Bei der Ausübung der Tätigkeit als Wirtschaftsprüfer bemühen wir uns, entscheidende interne Kontrollen zu identifizieren, die die Funktionsfähigkeit des Kontrollumfeldes in Unternehmen gewährleistet. Zu den entscheidenden internen Kontrollen, die in Unternehmen häufig nicht ausreichend geplant und implementiert werden, zählen vor allem:

  • Genehmigung und Unterzeichnung von Banküberweisungen durch mindestens zwei Personen,
  • Trennung der Aufgabe betreffend die Verbuchung von Aufzeichnungen zu Geschäftsvorfällen von jedweden diesbezüglichen Genehmigungskompetenzen,
  • zwei- und mehrstufige Genehmigungsverfahren betreffend Kauf- und Verkaufsentscheidungen bei Vorhandensein eines bestimmten Mindestwertes; kann insbesondere durch eine automatisierte Einschränkung von Kompetenzen ergänzt / geändert werden (z.B. bei Belegen, die einen Preisnachlass enthalten),
  • unzureichende Sicherheitsmaßnahmen im Bereich des IT-Umfeldes (geteilte und allgemein bekannte Passwörter, unzureichende Datensicherung gegen das externe Umfeld, fehlende Datenpufferung (Backup) und fehlender Katastrophenplan).

 

Das grundlegende Merkmal der Trennung von Kompetenzen im Rahmen eines Unternehmens besteht darin, dass kein Mitarbeiter und auch keine Mitarbeitergruppe die alleinige Kontrolle über eine beliebige Transaktion oder eine Gruppe von Transaktionen erhält.

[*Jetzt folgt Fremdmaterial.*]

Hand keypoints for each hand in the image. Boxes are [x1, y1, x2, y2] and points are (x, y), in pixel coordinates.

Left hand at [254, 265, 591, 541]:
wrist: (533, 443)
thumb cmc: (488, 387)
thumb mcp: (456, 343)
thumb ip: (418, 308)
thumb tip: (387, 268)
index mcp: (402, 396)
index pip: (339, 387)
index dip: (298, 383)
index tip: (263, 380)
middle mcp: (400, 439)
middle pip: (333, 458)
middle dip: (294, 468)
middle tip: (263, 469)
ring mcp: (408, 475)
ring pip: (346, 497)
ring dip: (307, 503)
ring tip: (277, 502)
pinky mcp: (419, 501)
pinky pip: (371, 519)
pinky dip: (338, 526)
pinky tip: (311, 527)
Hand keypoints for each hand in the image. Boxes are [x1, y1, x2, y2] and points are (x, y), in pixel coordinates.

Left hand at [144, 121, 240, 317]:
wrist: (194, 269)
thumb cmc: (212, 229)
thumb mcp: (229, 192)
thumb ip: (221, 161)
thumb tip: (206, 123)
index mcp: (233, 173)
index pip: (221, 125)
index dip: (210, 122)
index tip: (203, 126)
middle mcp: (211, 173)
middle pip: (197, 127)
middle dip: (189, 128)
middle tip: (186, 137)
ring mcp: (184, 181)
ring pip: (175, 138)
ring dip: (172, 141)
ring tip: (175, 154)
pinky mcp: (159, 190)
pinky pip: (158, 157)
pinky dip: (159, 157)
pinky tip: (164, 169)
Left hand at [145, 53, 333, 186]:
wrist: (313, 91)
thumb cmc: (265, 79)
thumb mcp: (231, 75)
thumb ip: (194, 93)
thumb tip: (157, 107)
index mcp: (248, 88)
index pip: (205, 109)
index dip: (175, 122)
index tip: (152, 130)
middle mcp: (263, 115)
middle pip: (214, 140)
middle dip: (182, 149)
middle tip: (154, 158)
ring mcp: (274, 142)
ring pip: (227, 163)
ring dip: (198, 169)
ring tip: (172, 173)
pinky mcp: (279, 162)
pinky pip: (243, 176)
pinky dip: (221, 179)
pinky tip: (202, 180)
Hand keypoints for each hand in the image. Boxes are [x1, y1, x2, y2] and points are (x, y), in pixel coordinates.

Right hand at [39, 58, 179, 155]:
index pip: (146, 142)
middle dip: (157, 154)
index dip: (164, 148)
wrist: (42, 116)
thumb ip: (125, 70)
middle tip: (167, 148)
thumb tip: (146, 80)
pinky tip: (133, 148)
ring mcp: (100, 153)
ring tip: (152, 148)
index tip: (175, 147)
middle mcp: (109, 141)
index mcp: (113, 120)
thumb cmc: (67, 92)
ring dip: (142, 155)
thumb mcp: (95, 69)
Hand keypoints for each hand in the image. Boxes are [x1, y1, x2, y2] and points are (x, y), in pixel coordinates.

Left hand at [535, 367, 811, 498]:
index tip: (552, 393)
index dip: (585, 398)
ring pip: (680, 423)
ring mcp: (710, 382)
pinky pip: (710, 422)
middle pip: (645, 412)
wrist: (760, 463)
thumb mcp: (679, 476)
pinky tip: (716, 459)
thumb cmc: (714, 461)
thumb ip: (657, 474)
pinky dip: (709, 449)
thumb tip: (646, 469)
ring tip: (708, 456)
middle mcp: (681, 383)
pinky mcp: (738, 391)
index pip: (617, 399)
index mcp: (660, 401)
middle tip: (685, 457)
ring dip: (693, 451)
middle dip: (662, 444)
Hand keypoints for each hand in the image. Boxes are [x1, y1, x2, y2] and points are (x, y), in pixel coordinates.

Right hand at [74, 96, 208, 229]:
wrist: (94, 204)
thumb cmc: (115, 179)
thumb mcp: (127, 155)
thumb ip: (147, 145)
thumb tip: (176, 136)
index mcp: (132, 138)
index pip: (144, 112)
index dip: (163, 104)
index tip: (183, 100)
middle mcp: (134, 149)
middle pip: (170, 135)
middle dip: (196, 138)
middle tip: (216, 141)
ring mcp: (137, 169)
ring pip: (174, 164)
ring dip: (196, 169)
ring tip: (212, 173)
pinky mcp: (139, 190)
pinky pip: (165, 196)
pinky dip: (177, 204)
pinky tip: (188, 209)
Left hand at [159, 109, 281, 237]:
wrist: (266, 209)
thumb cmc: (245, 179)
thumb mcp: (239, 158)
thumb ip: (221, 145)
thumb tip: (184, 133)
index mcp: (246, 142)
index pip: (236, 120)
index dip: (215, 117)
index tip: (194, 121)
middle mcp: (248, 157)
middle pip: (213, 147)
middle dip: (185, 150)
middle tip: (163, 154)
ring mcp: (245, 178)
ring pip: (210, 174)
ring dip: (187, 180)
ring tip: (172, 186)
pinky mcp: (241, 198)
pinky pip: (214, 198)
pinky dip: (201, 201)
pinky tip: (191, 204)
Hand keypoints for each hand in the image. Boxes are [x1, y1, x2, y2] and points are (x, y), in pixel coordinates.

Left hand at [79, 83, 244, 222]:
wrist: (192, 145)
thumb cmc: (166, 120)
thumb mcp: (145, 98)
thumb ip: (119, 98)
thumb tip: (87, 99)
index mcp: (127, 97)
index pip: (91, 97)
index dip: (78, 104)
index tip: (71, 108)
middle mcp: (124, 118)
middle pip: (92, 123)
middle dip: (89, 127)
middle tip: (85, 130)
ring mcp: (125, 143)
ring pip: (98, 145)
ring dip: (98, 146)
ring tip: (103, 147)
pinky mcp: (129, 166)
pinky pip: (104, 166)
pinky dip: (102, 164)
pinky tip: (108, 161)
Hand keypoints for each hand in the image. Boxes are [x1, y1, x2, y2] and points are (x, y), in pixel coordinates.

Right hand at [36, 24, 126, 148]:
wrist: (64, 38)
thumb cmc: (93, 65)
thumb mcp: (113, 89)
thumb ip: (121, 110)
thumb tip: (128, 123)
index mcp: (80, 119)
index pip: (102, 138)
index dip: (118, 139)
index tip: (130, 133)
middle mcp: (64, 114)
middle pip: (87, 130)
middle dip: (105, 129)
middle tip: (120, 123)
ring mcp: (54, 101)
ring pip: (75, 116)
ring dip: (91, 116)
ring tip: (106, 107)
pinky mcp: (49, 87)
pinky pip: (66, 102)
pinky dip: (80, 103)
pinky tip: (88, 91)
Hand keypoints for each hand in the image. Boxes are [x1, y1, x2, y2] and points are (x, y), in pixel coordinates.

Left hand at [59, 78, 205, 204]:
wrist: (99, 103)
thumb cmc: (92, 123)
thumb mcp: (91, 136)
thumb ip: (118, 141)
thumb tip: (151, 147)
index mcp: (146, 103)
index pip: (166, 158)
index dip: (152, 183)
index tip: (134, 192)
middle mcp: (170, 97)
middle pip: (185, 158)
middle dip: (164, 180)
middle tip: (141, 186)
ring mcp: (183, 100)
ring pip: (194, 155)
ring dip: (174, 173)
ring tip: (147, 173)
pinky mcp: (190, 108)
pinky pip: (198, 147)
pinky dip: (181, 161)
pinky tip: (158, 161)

Ebenfalls sollte die Kontrolle über die Bearbeitung von Transaktionen nicht durch die Person erfolgen, die für die Aufzeichnungen oder das Reporting dieser Transaktionen verantwortlich ist. Eine geeignete Trennung von Kompetenzen minimiert die Möglichkeit eines absichtlichen oder unabsichtlichen Fehlers (der in bestimmten Fällen als Veruntreuung gewertet werden kann). Ein absichtlicher Fehler kann den Charakter einer falschen Ausweisung von Geschäftstransaktionen und Ereignissen haben, die das Berichtswesen beeinflussen, und den Charakter der Veruntreuung von Unternehmensvermögen darstellen. Die Ausrichtung solcher Regeln sollte formell und eindeutig in Form interner Unternehmensrichtlinien dokumentiert werden. Diese sollten regelmäßig überwacht, und entsprechend dem sich verändernden Umfeld aktualisiert werden, in dem das Unternehmen tätig ist. Ein weiterer häufiger Fehler ist, dass die Kontrolle  nicht formal (unregelmäßig, unvollständig u.ä.) erfolgt, und keine Dokumentation darüber existiert, dass sie durchgeführt wurde (z.B. Unterschrift der verantwortlichen Person).